2. Connections - In India you need to get to know the people before you can hope to make a true connection with the country. The basic values of the society seem to revolve around the family. The business culture seems to reflect this as many Indian businesses appear to be family owned. An extension of this is the fact that the social fabric in India is hierarchical. Indians base their identity on their family, their religious group and to some extent (still) their caste membership. There are certainly distinct zones within the Megalopolis of Mumbai categorized by religion; Muslim area, Parsi area, Zoroastrianism areas etc. etc. Even though these zones are squeezed side-by-side, the inhabitants of each zone visit their own local mosques, local temples, local pavement-side shops, whether they sell perishable goods, electric items or plastic pipes all owned by members of the same ‘group’. This begs the question would western-style business and especially retail conglomerates which aim at all spectrums of society work in India?

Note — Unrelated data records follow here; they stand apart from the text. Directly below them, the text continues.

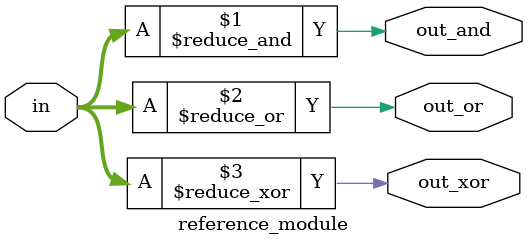
<source format=sv>
module reference_module (
	input [99:0] in,
	output out_and,
	output out_or,
	output out_xor
);

	assign out_and = &in;
	assign out_or = |in;
	assign out_xor = ^in;
	
endmodule

</source>
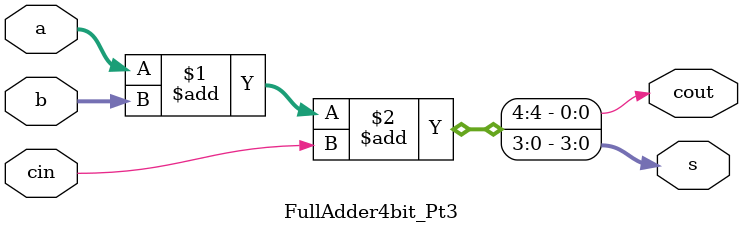
<source format=v>


`timescale 1ns/100ps

module FullAdder4bit_Pt3 (a, b, cin, s, cout);
  
  // Define a parameter so that the adder can be any size:
  
  parameter SIZE = 4;
  
  // Define inputs and outputs:
  
  input  [SIZE-1:0] a, b;
  input  cin;
  
  output [SIZE-1:0] s;
  output cout;
  
  // Specify pin to pin delay values for the two outputs:
  
  specify
  
    (a, b, cin *> cout) = 20;
    (a, b, cin *> s   ) = 34;
    
  endspecify
  
  // Use one assign statement, using concatenation, 
  // in order to define the Full Adder:
  
  assign {cout, s} = a + b + cin;
  
endmodule
</source>
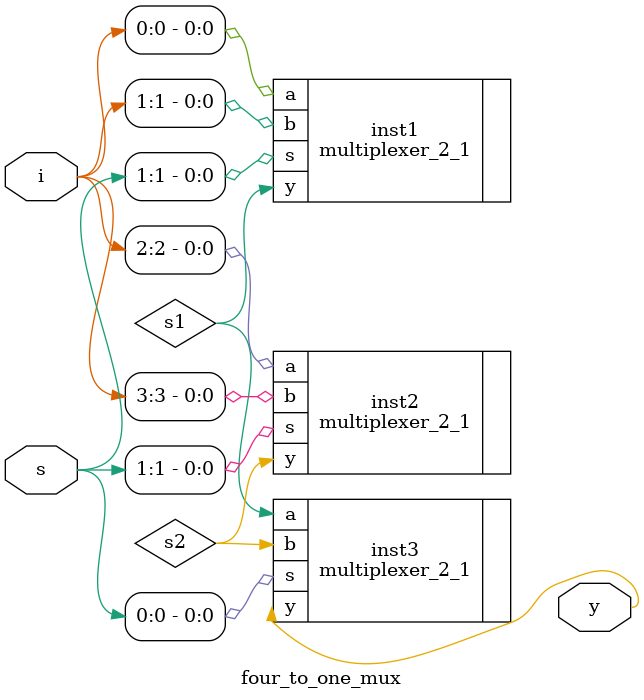
<source format=v>
module four_to_one_mux(
	input [3:0] i,
	input [1:0] s,
	output y
);
	wire s1,s2;
	
	multiplexer_2_1 inst1(.a(i[0]), .b(i[1]), .s(s[1]), .y(s1));
	multiplexer_2_1 inst2(.a(i[2]), .b(i[3]), .s(s[1]), .y(s2));
	multiplexer_2_1 inst3(.a(s1), .b(s2), .s(s[0]), .y(y));
endmodule

</source>
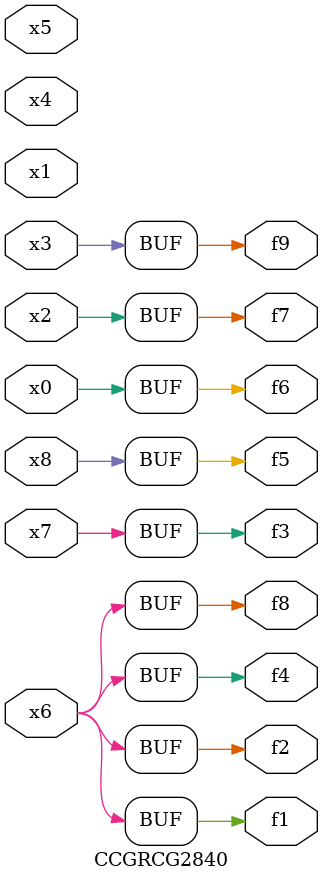
<source format=v>
module CCGRCG2840(
	input x0, x1, x2, x3, x4, x5, x6, x7, x8,
	output f1, f2, f3, f4, f5, f6, f7, f8, f9
);
	assign f1 = x6;
	assign f2 = x6;
	assign f3 = x7;
	assign f4 = x6;
	assign f5 = x8;
	assign f6 = x0;
	assign f7 = x2;
	assign f8 = x6;
	assign f9 = x3;
endmodule

</source>
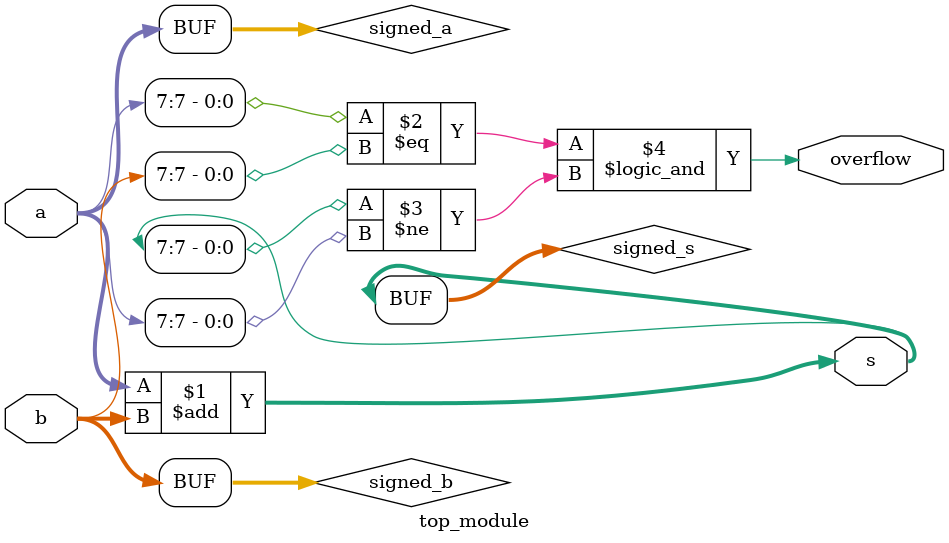
<source format=sv>
module top_module (
    input [7:0] a,
    input [7:0] b,
    output [7:0] s,
    output overflow
);

    wire signed [7:0] signed_a = a;
    wire signed [7:0] signed_b = b;
    wire signed [7:0] signed_s;

    assign signed_s = signed_a + signed_b;
    assign s = signed_s;

    // Detect signed overflow
    assign overflow = ((a[7] == b[7]) && (s[7] != a[7]));

endmodule

</source>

3. Awareness of local customs – Apparently, there are 22 major languages in India, with 900 minor ones. As a European this is not so difficult to comprehend and as such, is not so hard to understand the importance of learning local customs. For example, eating only with the right-hand, does that headshake from side to side mean yes, no or maybe or their insatiable appetite for playing cricket. And is it a custom that everyone from a waiter to a security guard at the Prince of Wales Museum has a business proposition?


4. Knowledge of how the Indian worldview is different from the western. In India the worldview is not linear like in the west but cyclical. A visit to Elephanta was hugely important to providing an insight into how the majority of Mumbains (Bombayers?) view the structure of their lives but the evidence is all around…from taxi drivers with fairy-lit Ganesh’s on their dashboards to what seems like unbelievable acceptance, in the eyes of a westerner, of many bare-footed individuals scavenging in the rubbish. Almost all of life's major events are widely believed to be predetermined and thus beyond the control of the individual. Although, having said that, I was struck by how hard-working, proud of India’s achievements and ambitious, particularly the students we met, are…


…perhaps they are not so different from us, after all.